▸ **What to work on**: Reproduce, character for character, the part of the listing that opens with the line containing "führen wir eine" and closes with the line containing "Atualizado em 30/06/2023 - 13:24", including both of those lines. Leave the pictures out of your answer.

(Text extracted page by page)

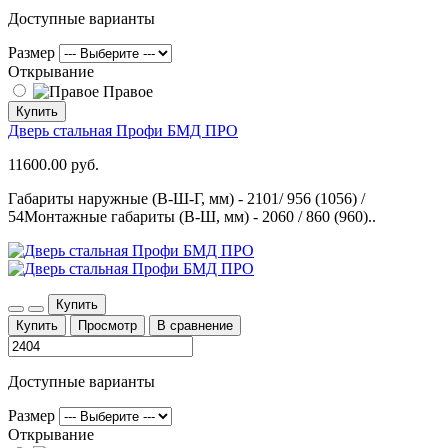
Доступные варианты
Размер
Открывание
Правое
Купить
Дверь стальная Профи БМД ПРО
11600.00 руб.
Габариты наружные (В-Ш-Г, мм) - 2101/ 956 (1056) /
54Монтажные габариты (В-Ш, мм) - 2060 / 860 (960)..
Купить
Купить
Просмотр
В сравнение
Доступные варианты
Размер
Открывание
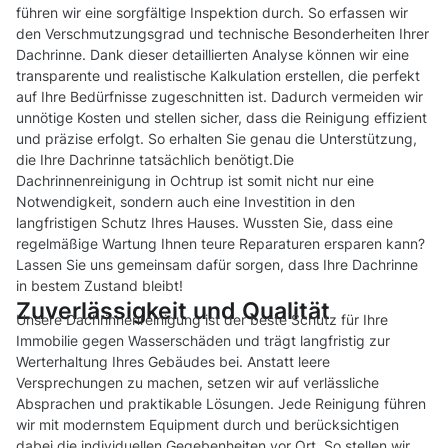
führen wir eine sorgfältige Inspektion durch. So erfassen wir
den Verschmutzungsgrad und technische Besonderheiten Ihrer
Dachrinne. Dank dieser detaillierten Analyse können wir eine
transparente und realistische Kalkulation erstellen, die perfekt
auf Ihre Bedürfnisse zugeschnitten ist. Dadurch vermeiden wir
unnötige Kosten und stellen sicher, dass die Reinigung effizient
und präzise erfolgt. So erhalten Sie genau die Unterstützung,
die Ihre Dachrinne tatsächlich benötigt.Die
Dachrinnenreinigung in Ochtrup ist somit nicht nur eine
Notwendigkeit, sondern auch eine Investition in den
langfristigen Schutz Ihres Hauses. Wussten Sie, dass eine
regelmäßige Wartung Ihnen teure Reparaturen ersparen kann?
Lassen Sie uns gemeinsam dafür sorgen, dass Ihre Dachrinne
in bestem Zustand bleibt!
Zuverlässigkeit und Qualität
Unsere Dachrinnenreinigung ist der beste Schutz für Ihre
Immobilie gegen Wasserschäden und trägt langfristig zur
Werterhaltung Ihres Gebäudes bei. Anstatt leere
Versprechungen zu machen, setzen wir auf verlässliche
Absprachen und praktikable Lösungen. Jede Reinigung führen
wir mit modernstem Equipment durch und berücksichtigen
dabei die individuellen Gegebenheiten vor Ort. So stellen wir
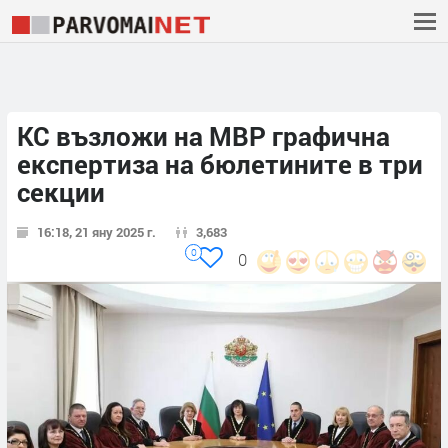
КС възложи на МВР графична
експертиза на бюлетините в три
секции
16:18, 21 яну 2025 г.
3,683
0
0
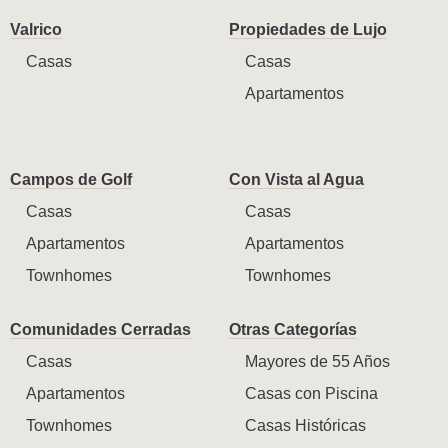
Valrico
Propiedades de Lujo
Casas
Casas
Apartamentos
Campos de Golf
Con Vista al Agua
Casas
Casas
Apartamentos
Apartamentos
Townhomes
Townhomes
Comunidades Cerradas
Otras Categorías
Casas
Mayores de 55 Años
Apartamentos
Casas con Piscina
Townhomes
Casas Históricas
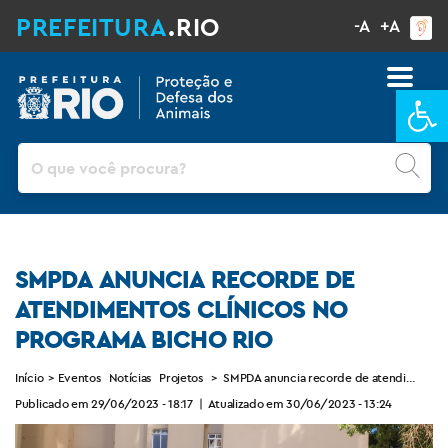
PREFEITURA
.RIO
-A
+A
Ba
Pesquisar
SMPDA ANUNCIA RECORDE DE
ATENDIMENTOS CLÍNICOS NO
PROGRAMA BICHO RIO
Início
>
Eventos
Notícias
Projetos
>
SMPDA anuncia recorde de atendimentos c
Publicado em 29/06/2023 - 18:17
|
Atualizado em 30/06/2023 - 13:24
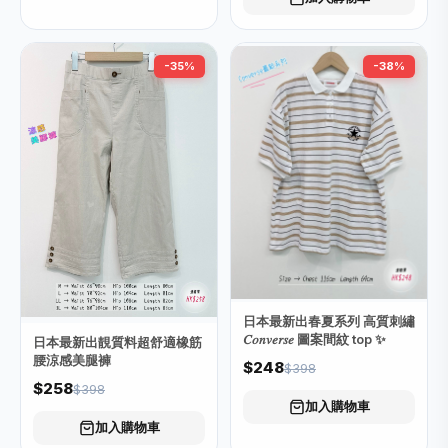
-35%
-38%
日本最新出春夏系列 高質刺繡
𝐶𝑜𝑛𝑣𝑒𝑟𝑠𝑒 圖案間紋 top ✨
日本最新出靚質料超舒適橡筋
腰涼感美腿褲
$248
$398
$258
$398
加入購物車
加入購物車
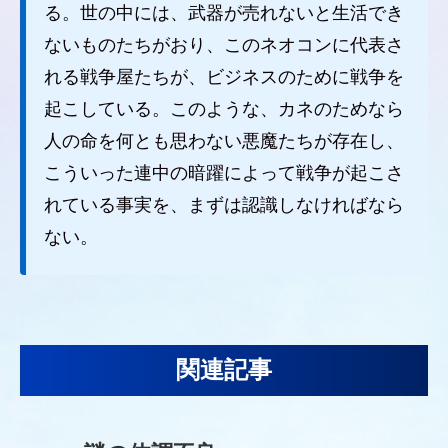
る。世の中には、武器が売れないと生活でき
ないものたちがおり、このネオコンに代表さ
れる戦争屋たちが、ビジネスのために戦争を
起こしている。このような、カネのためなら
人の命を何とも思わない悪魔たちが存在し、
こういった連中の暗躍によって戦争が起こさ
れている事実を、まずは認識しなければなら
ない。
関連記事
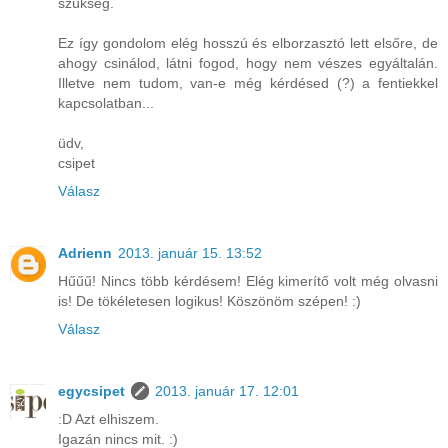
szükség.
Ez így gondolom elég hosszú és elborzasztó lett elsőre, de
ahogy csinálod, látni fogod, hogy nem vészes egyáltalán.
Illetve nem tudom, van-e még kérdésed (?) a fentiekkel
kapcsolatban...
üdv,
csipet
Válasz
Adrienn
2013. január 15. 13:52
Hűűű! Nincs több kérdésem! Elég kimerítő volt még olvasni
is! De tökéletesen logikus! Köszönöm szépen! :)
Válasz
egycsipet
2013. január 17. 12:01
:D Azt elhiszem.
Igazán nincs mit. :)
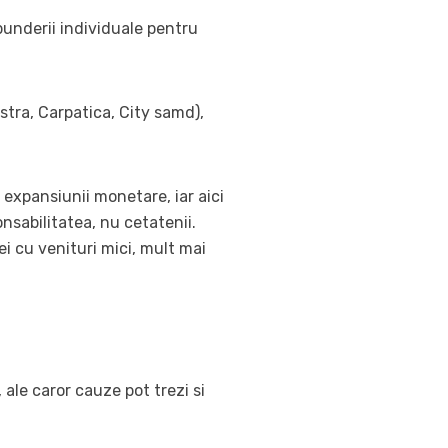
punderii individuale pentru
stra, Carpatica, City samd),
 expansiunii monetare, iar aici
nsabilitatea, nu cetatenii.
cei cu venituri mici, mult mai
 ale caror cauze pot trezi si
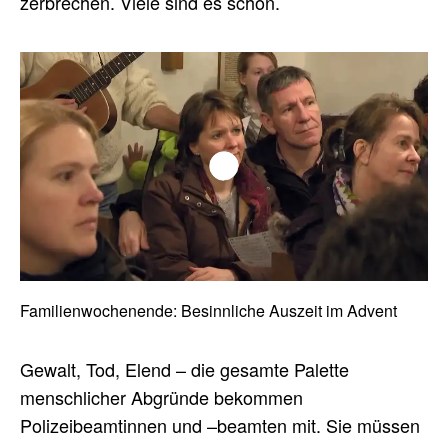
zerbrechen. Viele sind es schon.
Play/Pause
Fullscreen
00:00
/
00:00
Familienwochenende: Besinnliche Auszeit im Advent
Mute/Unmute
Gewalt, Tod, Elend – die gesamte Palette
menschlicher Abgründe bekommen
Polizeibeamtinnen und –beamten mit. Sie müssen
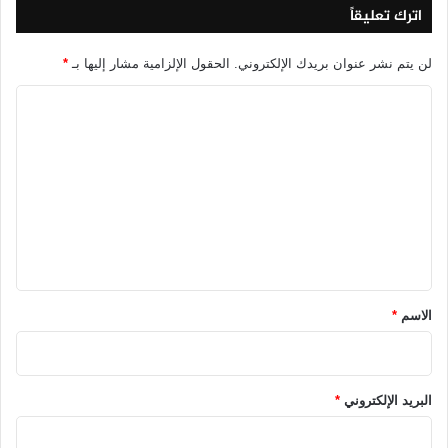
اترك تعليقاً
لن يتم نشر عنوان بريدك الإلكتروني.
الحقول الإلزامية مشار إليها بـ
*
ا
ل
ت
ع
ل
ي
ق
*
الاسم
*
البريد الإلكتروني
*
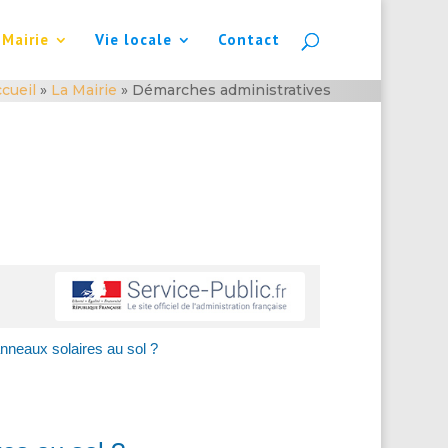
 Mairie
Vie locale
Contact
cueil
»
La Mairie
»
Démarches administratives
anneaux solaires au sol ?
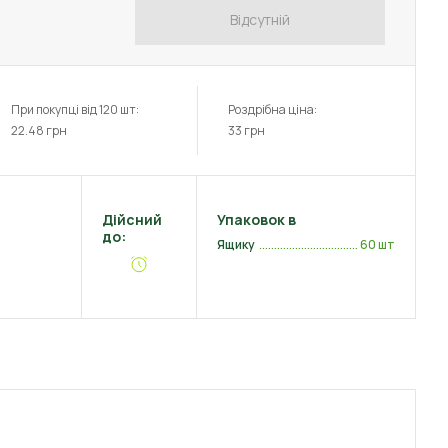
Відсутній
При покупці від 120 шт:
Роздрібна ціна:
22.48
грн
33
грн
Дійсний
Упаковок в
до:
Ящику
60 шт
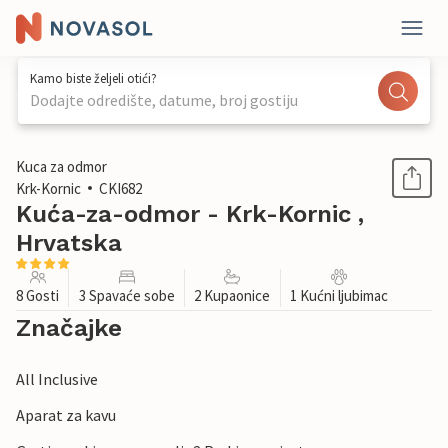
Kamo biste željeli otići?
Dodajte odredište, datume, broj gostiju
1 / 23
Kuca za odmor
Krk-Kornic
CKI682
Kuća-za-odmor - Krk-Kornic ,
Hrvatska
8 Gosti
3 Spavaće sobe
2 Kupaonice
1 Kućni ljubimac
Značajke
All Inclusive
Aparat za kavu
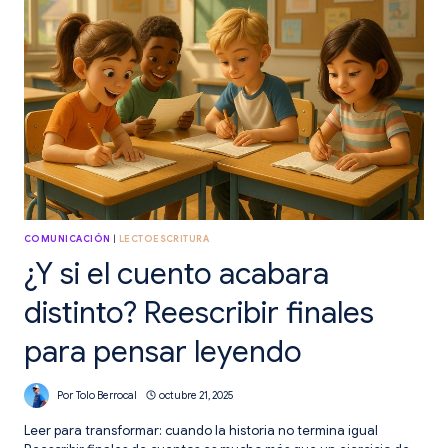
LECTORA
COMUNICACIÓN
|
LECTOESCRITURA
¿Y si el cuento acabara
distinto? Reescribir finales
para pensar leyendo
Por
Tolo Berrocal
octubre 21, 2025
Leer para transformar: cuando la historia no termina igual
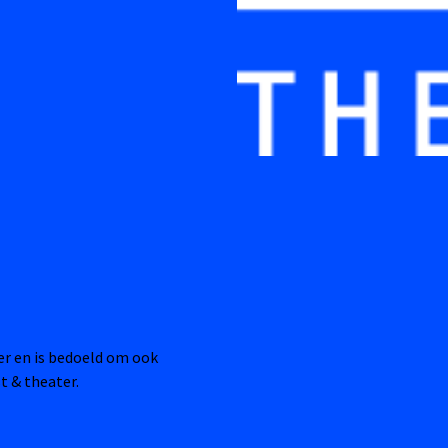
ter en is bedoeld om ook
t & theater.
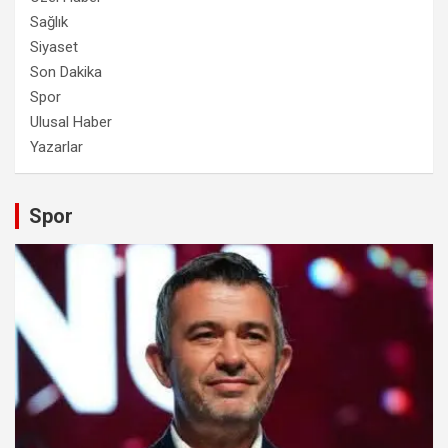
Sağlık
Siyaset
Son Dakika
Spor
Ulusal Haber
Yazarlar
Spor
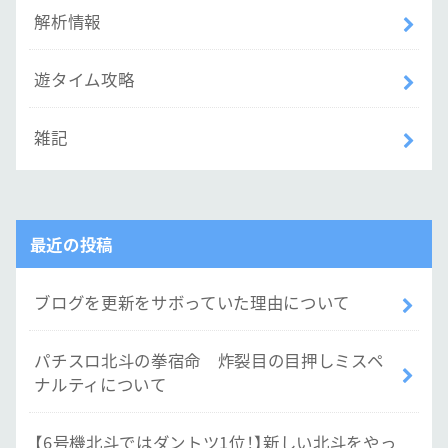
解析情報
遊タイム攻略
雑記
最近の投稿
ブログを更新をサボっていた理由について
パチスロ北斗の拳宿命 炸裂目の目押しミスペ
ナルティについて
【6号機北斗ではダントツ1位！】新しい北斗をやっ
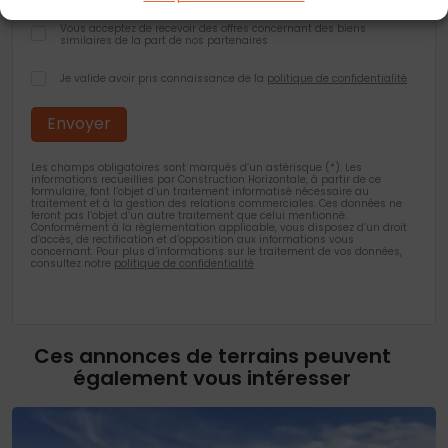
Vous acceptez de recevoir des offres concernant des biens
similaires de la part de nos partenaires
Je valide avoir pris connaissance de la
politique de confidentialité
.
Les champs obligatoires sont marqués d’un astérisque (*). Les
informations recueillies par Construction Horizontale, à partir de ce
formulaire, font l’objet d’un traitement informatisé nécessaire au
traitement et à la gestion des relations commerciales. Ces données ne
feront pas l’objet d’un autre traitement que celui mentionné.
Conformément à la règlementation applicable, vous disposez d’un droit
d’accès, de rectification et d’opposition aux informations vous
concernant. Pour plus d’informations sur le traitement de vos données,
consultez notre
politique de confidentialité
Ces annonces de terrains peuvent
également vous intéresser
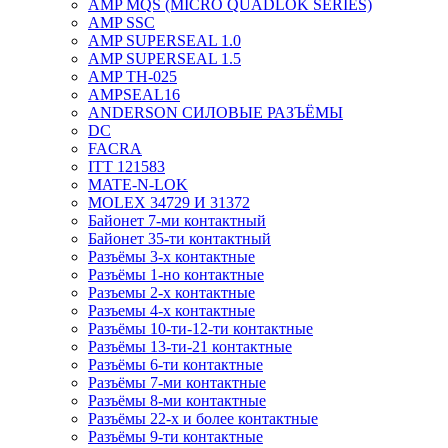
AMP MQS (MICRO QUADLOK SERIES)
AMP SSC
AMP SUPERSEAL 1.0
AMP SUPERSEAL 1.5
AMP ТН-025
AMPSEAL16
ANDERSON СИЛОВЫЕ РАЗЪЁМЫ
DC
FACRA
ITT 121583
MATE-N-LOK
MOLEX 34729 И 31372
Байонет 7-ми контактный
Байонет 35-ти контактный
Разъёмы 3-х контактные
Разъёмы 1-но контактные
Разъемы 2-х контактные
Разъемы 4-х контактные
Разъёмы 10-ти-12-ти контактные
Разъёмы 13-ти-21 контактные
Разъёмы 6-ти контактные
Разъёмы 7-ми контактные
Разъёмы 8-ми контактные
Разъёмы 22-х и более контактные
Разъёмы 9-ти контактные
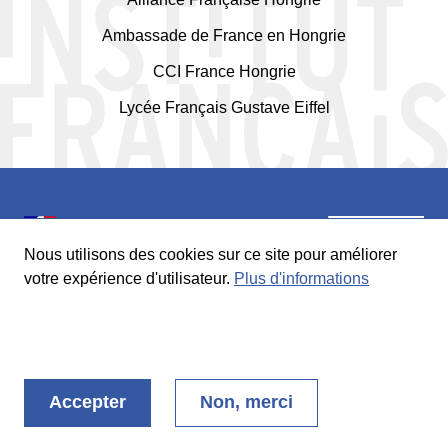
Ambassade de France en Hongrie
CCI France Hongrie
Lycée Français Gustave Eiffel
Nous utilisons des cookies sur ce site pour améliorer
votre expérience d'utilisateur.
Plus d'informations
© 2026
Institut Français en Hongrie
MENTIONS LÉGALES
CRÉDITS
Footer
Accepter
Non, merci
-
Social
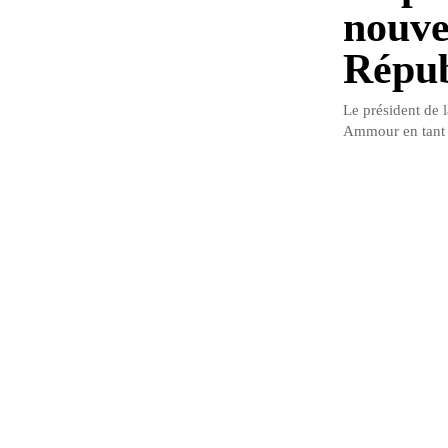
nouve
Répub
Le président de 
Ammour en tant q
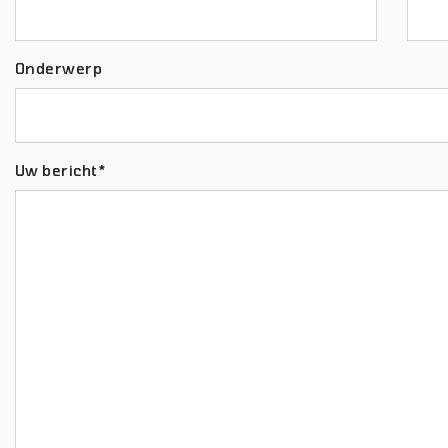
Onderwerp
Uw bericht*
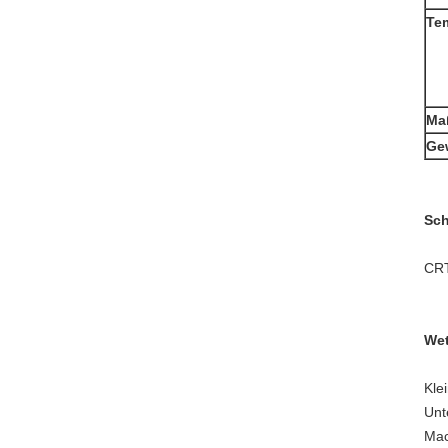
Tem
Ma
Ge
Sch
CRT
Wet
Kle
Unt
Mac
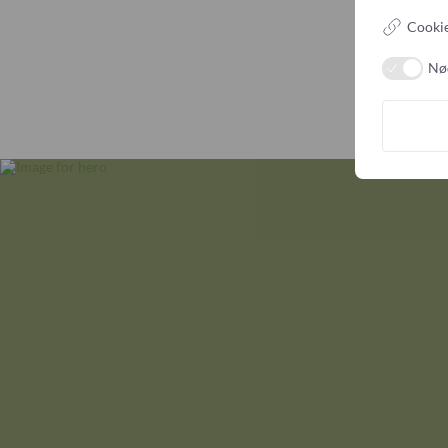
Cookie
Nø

▸ **Task output**:
führen wir eine sorgfältige Inspektion durch. So erfassen wir
den Verschmutzungsgrad und technische Besonderheiten Ihrer
Dachrinne. Dank dieser detaillierten Analyse können wir eine
transparente und realistische Kalkulation erstellen, die perfekt
auf Ihre Bedürfnisse zugeschnitten ist. Dadurch vermeiden wir
unnötige Kosten und stellen sicher, dass die Reinigung effizient
und präzise erfolgt. So erhalten Sie genau die Unterstützung,
die Ihre Dachrinne tatsächlich benötigt.Die
Dachrinnenreinigung in Ochtrup ist somit nicht nur eine
Notwendigkeit, sondern auch eine Investition in den
langfristigen Schutz Ihres Hauses. Wussten Sie, dass eine
regelmäßige Wartung Ihnen teure Reparaturen ersparen kann?
Lassen Sie uns gemeinsam dafür sorgen, dass Ihre Dachrinne
in bestem Zustand bleibt!
Zuverlässigkeit und Qualität
Unsere Dachrinnenreinigung ist der beste Schutz für Ihre
Immobilie gegen Wasserschäden und trägt langfristig zur
Werterhaltung Ihres Gebäudes bei. Anstatt leere
Versprechungen zu machen, setzen wir auf verlässliche
Absprachen und praktikable Lösungen. Jede Reinigung führen
wir mit modernstem Equipment durch und berücksichtigen
dabei die individuellen Gegebenheiten vor Ort. So stellen wir
КС възложи на МВР графична
експертиза на бюлетините в три
секции
16:18, 21 яну 2025 г.
3,683
0
0
Valrico
Propiedades de Lujo
Casas
Casas
Apartamentos
Campos de Golf
Con Vista al Agua
Casas
Casas
Apartamentos
Apartamentos
Townhomes
Townhomes
Comunidades Cerradas
Otras Categorías
Casas
Mayores de 55 Años
Apartamentos
Casas con Piscina
Townhomes
Casas Históricas
PREFEITURA
.RIO
-A
+A
Ba
Pesquisar
SMPDA ANUNCIA RECORDE DE
ATENDIMENTOS CLÍNICOS NO
PROGRAMA BICHO RIO
Início
>
Eventos
Notícias
Projetos
>
SMPDA anuncia recorde de atendimentos c
Publicado em 29/06/2023 - 18:17
|
Atualizado em 30/06/2023 - 13:24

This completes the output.